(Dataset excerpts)
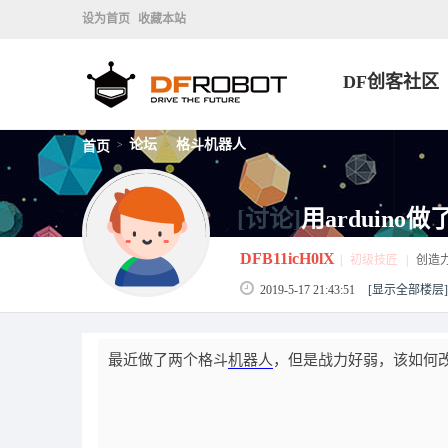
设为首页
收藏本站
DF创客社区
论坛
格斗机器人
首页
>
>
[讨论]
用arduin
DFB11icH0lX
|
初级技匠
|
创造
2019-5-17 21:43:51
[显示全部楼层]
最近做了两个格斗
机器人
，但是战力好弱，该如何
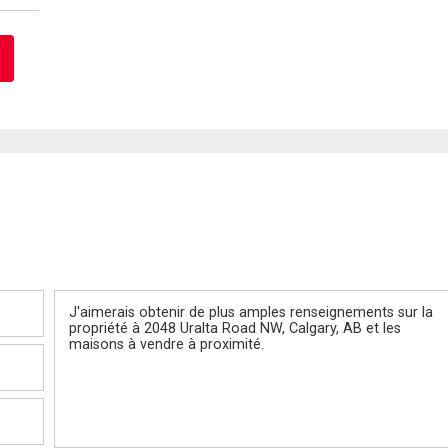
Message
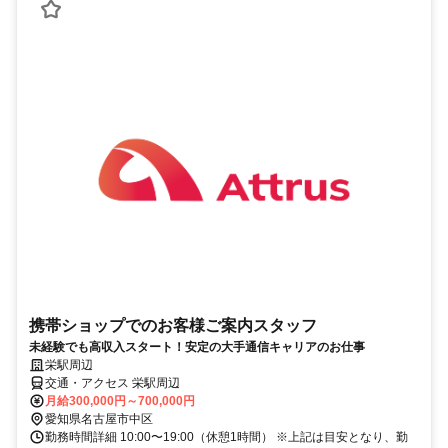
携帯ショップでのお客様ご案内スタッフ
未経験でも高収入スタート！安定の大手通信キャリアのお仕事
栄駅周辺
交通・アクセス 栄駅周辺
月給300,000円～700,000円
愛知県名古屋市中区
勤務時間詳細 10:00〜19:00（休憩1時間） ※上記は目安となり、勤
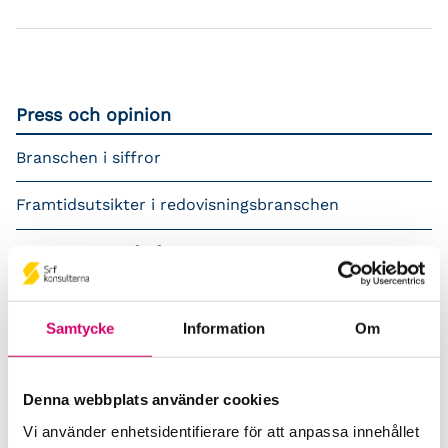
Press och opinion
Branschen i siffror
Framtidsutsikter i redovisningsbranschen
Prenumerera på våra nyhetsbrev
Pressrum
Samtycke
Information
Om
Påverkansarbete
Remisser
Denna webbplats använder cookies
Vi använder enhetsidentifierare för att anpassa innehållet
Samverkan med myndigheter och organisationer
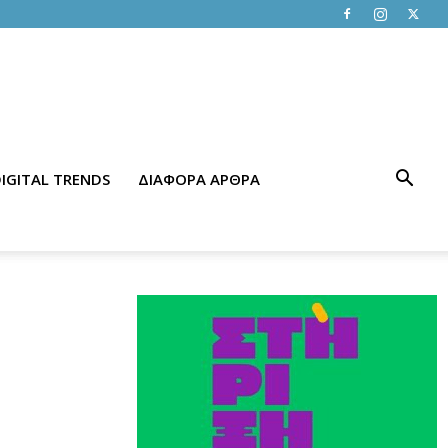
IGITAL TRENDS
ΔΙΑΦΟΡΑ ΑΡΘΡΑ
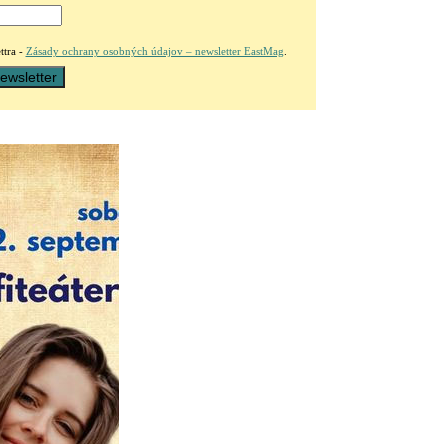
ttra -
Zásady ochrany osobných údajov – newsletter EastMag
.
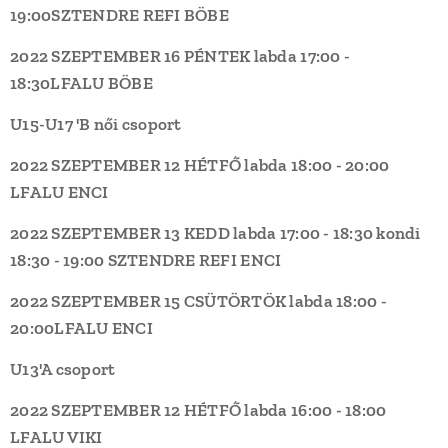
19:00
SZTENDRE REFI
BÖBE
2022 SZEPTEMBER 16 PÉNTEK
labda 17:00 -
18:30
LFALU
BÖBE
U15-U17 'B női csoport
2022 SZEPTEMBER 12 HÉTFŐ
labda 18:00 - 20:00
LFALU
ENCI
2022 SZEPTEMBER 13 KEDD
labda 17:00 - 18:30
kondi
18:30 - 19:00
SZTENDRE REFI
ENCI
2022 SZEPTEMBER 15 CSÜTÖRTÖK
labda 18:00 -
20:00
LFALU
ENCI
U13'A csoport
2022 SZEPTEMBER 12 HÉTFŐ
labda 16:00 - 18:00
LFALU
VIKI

- [TASK OBJECTIVE]:
Exclude the pictures and print the rest of the data exactly.

- [WRITTEN REPLY]:
设为首页
收藏本站
DF创客社区
论坛
格斗机器人
首页
>
>
[讨论]
用arduin
DFB11icH0lX
|
初级技匠
|
创造
2019-5-17 21:43:51
[显示全部楼层]
最近做了两个格斗
机器人
，但是战力好弱，该如何
Message
携帯ショップでのお客様ご案内スタッフ
未経験でも高収入スタート！安定の大手通信キャリアのお仕事
栄駅周辺
交通・アクセス 栄駅周辺
月給300,000円～700,000円
愛知県名古屋市中区
勤務時間詳細 10:00〜19:00（休憩1時間） ※上記は目安となり、勤
Press och opinion
Branschen i siffror
Framtidsutsikter i redovisningsbranschen
Prenumerera på våra nyhetsbrev
Pressrum
Samtycke
Information
Om
Påverkansarbete
Remisser
Denna webbplats använder cookies
Vi använder enhetsidentifierare för att anpassa innehållet
Samverkan med myndigheter och organisationer
IGITAL TRENDS
ΔΙΑΦΟΡΑ ΑΡΘΡΑ
ttra -
Zásady ochrany osobných údajov – newsletter EastMag
.
19:00
SZTENDRE REFI
BÖBE
2022 SZEPTEMBER 16 PÉNTEK
labda 17:00 -
18:30
LFALU
BÖBE
U15-U17 'B női csoport
2022 SZEPTEMBER 12 HÉTFŐ
labda 18:00 - 20:00
LFALU
ENCI
2022 SZEPTEMBER 13 KEDD
labda 17:00 - 18:30
kondi
18:30 - 19:00
SZTENDRE REFI
ENCI
2022 SZEPTEMBER 15 CSÜTÖRTÖK
labda 18:00 -
20:00
LFALU
ENCI
U13'A csoport
2022 SZEPTEMBER 12 HÉTFŐ
labda 16:00 - 18:00
LFALU
VIKI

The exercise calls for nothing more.